In the site building phase, we need the following modules from contrib:

feeds,
feedspreview,
feeds_tamper,
node_clone,
node_convert,
remove_duplicates [and/or node_compare],
taxonomy_manager [and/or term_merge].

'remove_duplicates' is a key module to cleanup duplicates from various data imports, but it is unavailable for Backdrop. So for the site building phase, it needs to be D7. Otherwise we'd drown in duplicates. Or we'd have to figure out a completely different approach to "sanitize" data.

For the site functionality, essential modules from contrib are:

auto_entitylabel,
d3,
date,
entity,
entityreference,
entityreference_prepopulate,
eva,
field_collection,
field_table,
field_group,
field_group_table,
graphapi,
partial_date,
references_dialog,
serial,
synonyms,
views,
views_bulk_operations.

Except for graphapi and d3, several of these essential modules are not available for Backdrop, so for a Backdrop version quite some things would have to be changed (as well the editing workflow as the data presentation). This might or might not be feasible, so 'we cross that bridge when we come to it'.

However, the showstopper is that even in D7 graphapi and d3 seem not to  be capable to do what the site would need - map more than one entity reference onto the same force directed visualization. It works fine with one views relationship on one entity reference field. But as soon as I add a second views relationship, the visualization becomes garbled.
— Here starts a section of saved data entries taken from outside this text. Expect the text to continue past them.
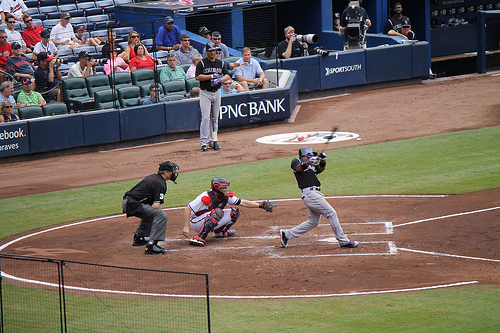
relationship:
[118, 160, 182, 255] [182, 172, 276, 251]
umpire behind catcher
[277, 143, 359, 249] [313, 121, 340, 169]
batter swinging bat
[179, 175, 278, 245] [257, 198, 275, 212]
catcher wearing glove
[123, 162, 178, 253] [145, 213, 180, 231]
umpire wearing pants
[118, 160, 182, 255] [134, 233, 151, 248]
umpire wearing shoe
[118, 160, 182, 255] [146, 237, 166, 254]
umpire wearing shoe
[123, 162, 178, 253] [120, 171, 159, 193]
umpire wearing shirt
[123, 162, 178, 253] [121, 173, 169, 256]
umpire wearing clothes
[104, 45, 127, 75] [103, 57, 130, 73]
person with person top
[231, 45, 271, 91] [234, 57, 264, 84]
man with shirt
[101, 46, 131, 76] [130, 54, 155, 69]
woman wearing top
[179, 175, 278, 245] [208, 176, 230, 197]
catcher in head gear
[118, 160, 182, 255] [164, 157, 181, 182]
umpire in head gear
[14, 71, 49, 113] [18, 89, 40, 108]
man in shirt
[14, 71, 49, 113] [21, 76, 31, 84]
man with hat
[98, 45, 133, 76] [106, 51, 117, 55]
woman wearing sunglasses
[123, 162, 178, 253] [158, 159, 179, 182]
umpire wearing head gear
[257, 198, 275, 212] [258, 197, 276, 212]
glove wearing glove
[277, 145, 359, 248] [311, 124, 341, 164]
batter swinging bat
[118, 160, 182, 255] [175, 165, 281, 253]
umpire standing behind catcher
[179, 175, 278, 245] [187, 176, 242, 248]
catcher wearing catcher uniform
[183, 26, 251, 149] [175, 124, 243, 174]
player at bat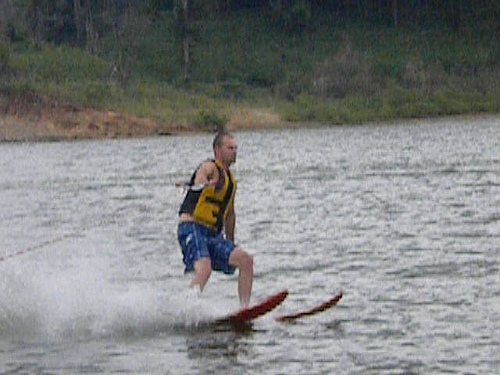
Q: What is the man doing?
A: Water skiing.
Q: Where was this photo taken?
A: A lake.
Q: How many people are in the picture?
A: 1.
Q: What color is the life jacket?
A: Yellow.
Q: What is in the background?
A: A river bank.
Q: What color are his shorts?
A: Blue.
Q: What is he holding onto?
A: A rope.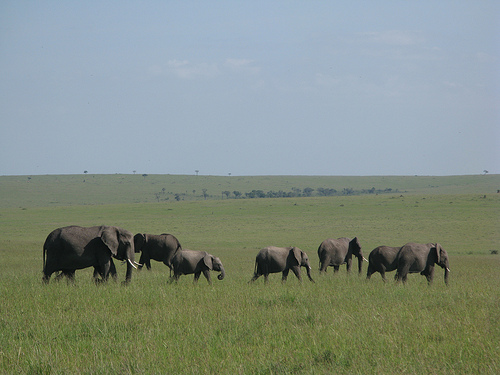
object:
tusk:
[124, 256, 141, 270]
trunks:
[122, 253, 139, 283]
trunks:
[302, 263, 317, 285]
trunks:
[440, 259, 454, 286]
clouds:
[53, 25, 485, 167]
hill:
[11, 159, 248, 213]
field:
[0, 173, 498, 373]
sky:
[12, 24, 457, 171]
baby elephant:
[168, 249, 225, 282]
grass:
[2, 175, 499, 372]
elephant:
[133, 230, 182, 276]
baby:
[391, 239, 452, 289]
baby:
[364, 246, 402, 281]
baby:
[317, 237, 366, 276]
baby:
[244, 244, 315, 287]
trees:
[164, 180, 415, 207]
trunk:
[212, 261, 227, 280]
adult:
[42, 222, 144, 284]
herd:
[42, 225, 451, 287]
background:
[0, 115, 491, 227]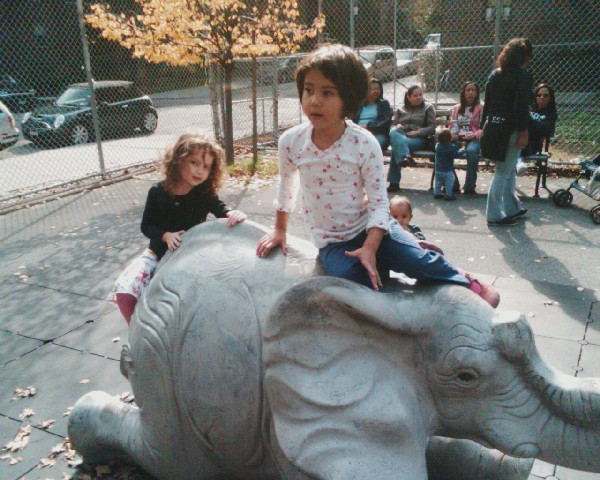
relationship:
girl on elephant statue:
[114, 132, 244, 315] [68, 214, 596, 477]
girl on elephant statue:
[254, 42, 501, 315] [68, 214, 596, 477]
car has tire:
[24, 76, 156, 146] [139, 105, 157, 136]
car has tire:
[24, 76, 156, 146] [69, 125, 88, 145]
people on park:
[389, 80, 428, 195] [0, 4, 599, 477]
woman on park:
[441, 65, 479, 193] [0, 4, 599, 477]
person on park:
[520, 78, 558, 166] [0, 4, 599, 477]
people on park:
[480, 27, 538, 223] [0, 4, 599, 477]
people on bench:
[360, 48, 556, 205] [360, 110, 556, 191]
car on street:
[24, 76, 156, 146] [0, 16, 435, 199]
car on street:
[397, 42, 433, 78] [0, 16, 435, 199]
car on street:
[354, 42, 396, 78] [0, 16, 435, 199]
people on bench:
[389, 80, 581, 195] [388, 97, 572, 225]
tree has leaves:
[122, 15, 161, 53] [79, 5, 327, 68]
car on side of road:
[24, 76, 156, 146] [0, 69, 429, 188]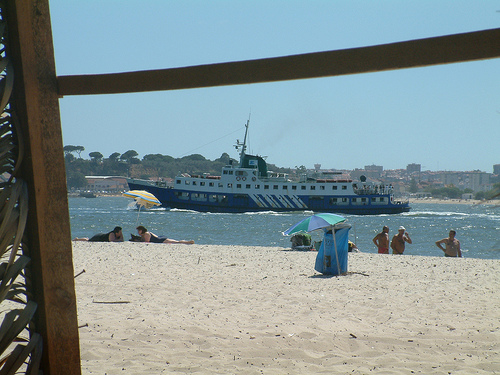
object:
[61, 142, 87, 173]
trees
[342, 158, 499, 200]
city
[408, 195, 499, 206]
beach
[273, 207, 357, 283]
umbrella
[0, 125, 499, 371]
scene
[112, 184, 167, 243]
umbrella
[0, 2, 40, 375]
plant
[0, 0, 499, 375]
window frame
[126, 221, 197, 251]
person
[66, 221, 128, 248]
person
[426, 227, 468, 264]
man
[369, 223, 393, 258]
man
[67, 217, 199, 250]
two peoples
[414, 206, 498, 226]
surf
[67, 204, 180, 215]
surf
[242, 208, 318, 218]
surf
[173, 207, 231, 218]
wave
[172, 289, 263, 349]
ground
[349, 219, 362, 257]
pole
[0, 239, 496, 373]
beach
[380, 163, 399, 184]
buildings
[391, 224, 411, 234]
hat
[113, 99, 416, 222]
cruise ship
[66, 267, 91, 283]
nail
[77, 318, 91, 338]
nail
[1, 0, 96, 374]
casing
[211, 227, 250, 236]
water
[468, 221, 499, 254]
water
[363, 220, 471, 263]
three men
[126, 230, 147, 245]
pillow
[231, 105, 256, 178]
mast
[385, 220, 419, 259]
man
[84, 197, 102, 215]
water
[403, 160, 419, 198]
building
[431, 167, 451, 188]
building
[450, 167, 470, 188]
building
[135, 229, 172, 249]
suit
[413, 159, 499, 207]
background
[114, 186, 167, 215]
piping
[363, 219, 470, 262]
group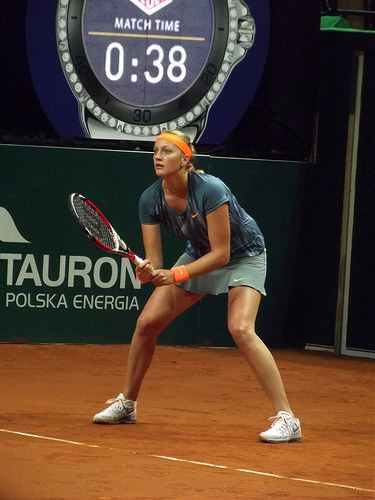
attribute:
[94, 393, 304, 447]
sneakers — white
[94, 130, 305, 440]
woman — playing, holding, blonde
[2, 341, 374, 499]
ground — brown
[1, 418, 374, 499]
line — white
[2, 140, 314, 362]
barrier — green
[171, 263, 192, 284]
band — orange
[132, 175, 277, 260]
shirt — grey, gray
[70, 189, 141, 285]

I am not sure if this is a limitation of graphapi or the d3 module (or maybe something I am doing wrong); at least judging from the examples shown by D3.js, the library is not the problem and the D7 module "just" implements a fraction of the functionality.

So this is a bit sobering. The challenge would not only be to get this project operational in Backdrop or to migrate a D7 site to Backdrop, but it would not even work within the hypertrophied one-solution-to-everything D7 ecosystem as it currently is.